== Getoonde tekst ==
* * * * * * * * *

Verslag ronde 6

Op de wip

Ook na afgelopen zaterdag zit ons tweede team, ondanks een gelijk spel, nog op de degradatie-wip. We hadden stiekum meer verwacht, maar of we dit ook verdienden?

Lees en huiver!

Om te beginnen: mijn kwaliteiten als verslaggever zijn matig, want ik had meer dan genoeg aan mijn eigen partij, en bovendien werd pas een dag later besloten dat ik uw verslaggever zou zijn.

Voerendaal is een grote club, met dus veel keus in de opstelling : tot dusver hebben in dit seizoen maar liefst 17 verschillende spelers al een plekje gehad in Voerendaal 3. Daarbij valt op dat er allerminst in ratingvolgorde wordt gespeeld: veelal neemt een eenmalige invaller
met soms minder dan ELO1900 op het eerste bord plaats om vervolgens meestal weg te komen met een half punt. Wat hiervan te denken? In elk geval niet onderschatten! Want naast evenveel matchpunten bedroeg het verschil met ons team slechts een half bordpunt.

In speelsterkte was er vandaag slechts 26 punten gemiddeld verschil in ons voordeel. En alleen de winnaar van deze wedstrijd zou het degradatiespook niet meer aan zijn bed hoeven te zien.

* * * * * * * * *

== Aan de slag ==
1. Herschrijf de alinea in het verslag die begint met "Voerendaal is een grote club" beknopter, zonder de belangrijkste feiten weg te laten.
2. Neem uit het verslag het stuk over dat begint bij de woorden "Ook na afgelopen" en eindigt na "Lees en huiver!". Vervang daarin "gelijk spel" door "remise".
De gegevens hieronder doen hier niet ter zake.

* * * * * * * * *

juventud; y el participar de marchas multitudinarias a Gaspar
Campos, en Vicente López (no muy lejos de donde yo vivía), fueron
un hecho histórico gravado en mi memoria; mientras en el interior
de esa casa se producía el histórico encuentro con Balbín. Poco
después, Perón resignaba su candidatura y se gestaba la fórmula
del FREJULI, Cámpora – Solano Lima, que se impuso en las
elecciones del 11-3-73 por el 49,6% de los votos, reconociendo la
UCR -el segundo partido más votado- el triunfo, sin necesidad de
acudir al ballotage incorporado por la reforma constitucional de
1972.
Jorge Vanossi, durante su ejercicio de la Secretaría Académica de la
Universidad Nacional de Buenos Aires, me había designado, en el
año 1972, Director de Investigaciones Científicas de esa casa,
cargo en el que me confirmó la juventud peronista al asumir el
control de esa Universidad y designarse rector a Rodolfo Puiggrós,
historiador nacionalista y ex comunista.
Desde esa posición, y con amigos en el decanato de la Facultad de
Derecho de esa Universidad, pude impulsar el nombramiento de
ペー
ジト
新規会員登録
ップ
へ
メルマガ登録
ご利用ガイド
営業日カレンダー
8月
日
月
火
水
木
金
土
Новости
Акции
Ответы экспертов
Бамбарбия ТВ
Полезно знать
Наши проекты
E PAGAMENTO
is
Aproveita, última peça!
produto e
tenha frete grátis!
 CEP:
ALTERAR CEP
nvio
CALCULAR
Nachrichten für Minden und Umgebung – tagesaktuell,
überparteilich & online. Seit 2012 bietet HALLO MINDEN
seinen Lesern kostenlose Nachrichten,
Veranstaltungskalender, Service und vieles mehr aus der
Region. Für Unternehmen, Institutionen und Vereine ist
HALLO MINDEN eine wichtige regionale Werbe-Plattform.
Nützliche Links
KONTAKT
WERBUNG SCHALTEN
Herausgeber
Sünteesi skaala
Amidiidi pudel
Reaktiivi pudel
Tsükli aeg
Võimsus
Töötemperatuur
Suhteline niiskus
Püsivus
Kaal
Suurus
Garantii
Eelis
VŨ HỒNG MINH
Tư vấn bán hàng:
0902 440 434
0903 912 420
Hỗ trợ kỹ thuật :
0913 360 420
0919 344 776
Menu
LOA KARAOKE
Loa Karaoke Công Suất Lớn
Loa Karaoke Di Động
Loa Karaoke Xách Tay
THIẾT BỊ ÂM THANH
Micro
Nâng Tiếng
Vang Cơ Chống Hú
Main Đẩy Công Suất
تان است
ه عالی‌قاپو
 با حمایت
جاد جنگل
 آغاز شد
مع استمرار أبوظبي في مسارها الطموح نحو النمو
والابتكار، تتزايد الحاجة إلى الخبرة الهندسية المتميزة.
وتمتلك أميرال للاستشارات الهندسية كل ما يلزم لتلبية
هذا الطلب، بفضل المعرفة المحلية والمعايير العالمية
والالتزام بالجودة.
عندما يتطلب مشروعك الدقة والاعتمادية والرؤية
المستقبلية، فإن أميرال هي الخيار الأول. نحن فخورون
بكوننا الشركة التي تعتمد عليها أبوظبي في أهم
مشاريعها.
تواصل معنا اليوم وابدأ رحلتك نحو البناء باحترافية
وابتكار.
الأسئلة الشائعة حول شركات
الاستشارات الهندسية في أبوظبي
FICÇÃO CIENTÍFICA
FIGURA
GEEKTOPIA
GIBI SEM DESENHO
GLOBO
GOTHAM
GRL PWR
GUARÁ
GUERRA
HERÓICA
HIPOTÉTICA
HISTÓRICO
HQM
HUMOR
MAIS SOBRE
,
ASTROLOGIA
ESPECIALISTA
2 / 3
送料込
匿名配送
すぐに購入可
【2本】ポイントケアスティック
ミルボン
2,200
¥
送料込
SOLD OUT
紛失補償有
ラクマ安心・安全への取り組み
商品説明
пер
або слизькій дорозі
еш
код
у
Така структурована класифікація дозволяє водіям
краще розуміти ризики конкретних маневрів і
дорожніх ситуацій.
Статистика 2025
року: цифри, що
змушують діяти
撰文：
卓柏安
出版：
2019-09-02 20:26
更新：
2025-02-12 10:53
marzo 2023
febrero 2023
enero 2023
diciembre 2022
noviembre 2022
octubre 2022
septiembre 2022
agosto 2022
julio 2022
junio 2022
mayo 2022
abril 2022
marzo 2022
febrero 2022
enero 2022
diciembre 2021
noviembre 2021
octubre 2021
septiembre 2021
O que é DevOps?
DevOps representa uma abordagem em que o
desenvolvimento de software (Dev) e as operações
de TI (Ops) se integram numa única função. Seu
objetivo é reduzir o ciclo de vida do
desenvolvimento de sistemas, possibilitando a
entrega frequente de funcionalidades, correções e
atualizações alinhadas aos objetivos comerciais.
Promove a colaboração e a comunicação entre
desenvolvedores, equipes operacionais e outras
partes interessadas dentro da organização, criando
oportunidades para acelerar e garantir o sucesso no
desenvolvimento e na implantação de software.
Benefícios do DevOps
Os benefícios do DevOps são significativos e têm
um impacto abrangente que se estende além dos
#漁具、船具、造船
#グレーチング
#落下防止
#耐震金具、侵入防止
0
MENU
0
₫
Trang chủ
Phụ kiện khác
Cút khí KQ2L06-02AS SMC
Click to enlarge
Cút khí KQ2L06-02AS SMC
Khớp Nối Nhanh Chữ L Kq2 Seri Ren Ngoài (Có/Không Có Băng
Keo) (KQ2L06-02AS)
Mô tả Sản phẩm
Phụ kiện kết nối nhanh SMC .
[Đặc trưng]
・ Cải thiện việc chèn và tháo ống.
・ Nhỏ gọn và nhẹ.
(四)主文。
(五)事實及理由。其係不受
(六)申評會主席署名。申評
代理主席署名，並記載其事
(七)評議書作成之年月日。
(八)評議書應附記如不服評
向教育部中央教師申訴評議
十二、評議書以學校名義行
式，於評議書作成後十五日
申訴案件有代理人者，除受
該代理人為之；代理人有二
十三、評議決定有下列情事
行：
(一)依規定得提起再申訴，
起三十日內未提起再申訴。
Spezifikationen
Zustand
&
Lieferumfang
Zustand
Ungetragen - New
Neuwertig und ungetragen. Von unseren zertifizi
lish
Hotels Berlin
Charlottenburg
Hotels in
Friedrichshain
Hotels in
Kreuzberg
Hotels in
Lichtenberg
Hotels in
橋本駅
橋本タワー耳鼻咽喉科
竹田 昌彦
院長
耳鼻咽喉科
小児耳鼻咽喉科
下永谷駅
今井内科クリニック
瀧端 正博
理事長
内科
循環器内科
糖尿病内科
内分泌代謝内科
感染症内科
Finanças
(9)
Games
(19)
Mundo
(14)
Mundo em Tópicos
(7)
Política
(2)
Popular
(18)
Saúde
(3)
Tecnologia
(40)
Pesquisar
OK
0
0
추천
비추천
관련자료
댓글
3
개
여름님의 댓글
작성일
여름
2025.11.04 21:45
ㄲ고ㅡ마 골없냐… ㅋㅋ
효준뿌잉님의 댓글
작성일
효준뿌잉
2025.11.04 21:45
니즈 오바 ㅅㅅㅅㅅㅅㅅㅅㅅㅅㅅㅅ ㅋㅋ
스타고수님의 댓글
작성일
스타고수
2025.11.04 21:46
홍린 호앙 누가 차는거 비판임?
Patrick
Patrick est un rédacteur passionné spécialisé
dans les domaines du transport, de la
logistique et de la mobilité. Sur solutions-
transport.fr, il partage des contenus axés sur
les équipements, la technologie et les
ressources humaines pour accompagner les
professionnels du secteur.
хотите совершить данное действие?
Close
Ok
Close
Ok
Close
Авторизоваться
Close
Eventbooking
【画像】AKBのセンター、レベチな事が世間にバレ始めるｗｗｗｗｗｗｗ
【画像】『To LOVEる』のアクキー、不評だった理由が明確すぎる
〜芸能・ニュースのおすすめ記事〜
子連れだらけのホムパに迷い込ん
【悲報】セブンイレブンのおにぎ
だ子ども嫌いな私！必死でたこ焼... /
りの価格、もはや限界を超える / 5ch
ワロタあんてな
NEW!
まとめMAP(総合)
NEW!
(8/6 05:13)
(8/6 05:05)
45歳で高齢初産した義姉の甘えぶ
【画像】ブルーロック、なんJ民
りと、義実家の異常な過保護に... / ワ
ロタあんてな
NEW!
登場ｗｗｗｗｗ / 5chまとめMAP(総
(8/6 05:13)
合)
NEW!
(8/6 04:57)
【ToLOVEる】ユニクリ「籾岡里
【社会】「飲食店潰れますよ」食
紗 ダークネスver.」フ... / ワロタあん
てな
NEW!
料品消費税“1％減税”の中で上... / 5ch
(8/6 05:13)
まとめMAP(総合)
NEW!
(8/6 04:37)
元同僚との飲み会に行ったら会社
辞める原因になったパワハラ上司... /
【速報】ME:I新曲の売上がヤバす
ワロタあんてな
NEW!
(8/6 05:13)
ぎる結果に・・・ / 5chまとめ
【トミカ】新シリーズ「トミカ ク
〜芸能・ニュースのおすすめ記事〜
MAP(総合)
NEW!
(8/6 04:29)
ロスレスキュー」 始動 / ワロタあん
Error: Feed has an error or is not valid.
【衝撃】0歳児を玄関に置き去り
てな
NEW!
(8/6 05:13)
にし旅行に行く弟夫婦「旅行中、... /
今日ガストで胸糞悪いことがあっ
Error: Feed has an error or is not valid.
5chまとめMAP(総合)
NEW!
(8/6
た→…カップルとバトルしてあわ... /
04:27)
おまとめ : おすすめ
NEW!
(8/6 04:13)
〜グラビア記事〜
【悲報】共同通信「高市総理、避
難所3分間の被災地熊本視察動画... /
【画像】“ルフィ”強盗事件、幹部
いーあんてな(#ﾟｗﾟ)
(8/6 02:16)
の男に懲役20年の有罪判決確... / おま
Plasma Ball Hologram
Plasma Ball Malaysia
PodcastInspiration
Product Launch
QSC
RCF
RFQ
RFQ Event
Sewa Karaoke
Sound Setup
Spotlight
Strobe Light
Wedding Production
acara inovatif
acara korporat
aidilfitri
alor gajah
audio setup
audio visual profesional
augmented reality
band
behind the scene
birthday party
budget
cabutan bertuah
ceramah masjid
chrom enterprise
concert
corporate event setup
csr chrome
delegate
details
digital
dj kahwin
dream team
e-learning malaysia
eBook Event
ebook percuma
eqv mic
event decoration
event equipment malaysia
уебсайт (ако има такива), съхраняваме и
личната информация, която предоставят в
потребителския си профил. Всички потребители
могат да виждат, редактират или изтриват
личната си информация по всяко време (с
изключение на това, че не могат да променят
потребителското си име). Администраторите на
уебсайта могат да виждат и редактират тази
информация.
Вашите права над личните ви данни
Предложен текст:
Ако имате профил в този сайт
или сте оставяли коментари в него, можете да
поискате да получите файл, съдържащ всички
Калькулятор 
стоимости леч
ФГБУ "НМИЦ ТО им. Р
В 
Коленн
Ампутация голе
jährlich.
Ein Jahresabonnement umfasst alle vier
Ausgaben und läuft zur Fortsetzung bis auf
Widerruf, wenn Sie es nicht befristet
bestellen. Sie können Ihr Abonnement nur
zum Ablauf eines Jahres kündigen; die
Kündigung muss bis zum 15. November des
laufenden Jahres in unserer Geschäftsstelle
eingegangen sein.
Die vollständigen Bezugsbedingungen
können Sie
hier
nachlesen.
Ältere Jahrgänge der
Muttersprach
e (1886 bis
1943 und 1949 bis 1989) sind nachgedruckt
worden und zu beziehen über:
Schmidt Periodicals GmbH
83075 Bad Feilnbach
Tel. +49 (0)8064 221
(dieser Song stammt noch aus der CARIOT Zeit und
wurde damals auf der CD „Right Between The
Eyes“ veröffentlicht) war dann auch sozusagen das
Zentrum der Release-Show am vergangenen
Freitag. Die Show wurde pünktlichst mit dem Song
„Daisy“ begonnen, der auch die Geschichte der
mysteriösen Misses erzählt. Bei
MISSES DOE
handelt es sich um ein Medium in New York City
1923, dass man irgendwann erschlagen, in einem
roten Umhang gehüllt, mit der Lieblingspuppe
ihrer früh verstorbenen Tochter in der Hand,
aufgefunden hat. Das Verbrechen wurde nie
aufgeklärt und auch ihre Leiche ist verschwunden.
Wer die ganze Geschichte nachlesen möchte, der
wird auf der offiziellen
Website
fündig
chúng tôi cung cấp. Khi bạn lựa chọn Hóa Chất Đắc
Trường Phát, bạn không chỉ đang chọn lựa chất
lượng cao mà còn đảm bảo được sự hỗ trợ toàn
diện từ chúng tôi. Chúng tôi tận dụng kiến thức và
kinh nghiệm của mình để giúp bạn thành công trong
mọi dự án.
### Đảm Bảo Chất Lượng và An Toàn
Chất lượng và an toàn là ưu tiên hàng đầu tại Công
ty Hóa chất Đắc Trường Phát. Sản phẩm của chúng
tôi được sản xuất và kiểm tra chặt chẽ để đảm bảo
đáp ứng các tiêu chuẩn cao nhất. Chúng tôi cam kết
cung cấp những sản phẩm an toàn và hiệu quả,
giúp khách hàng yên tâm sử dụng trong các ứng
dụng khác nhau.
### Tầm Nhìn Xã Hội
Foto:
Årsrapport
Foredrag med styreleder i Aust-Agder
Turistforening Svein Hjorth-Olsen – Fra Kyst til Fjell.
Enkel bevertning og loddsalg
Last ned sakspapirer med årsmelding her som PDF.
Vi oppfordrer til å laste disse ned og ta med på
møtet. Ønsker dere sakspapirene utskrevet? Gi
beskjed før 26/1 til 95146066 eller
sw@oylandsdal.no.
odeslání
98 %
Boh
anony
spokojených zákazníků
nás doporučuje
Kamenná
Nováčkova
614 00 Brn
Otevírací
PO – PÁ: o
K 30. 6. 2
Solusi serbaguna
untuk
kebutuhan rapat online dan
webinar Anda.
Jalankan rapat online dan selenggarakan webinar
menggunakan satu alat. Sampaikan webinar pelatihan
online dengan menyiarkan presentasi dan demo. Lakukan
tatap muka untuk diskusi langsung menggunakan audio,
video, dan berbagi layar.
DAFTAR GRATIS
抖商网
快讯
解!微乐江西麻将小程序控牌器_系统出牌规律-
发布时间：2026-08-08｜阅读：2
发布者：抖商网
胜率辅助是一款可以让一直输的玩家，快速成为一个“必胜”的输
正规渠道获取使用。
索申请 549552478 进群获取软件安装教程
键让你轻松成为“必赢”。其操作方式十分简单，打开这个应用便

* * * * * * * * *

== Uitwerkingen ==
1. Voerendaal is een grote club met veel keuze: dit seizoen speelden al 17 verschillende spelers in Voerendaal 3. De opstelling volgt de rating niet. Vaak zit een eenmalige invaller, soms onder ELO1900, aan het eerste bord, en die haalt meestal een half punt. Niet onderschatten dus, want beide teams hebben evenveel matchpunten en het verschil is maar een half bordpunt.

2.
Ook na afgelopen zaterdag zit ons tweede team, ondanks een remise, nog op de degradatie-wip. We hadden stiekum meer verwacht, maar of we dit ook verdienden?

Lees en huiver!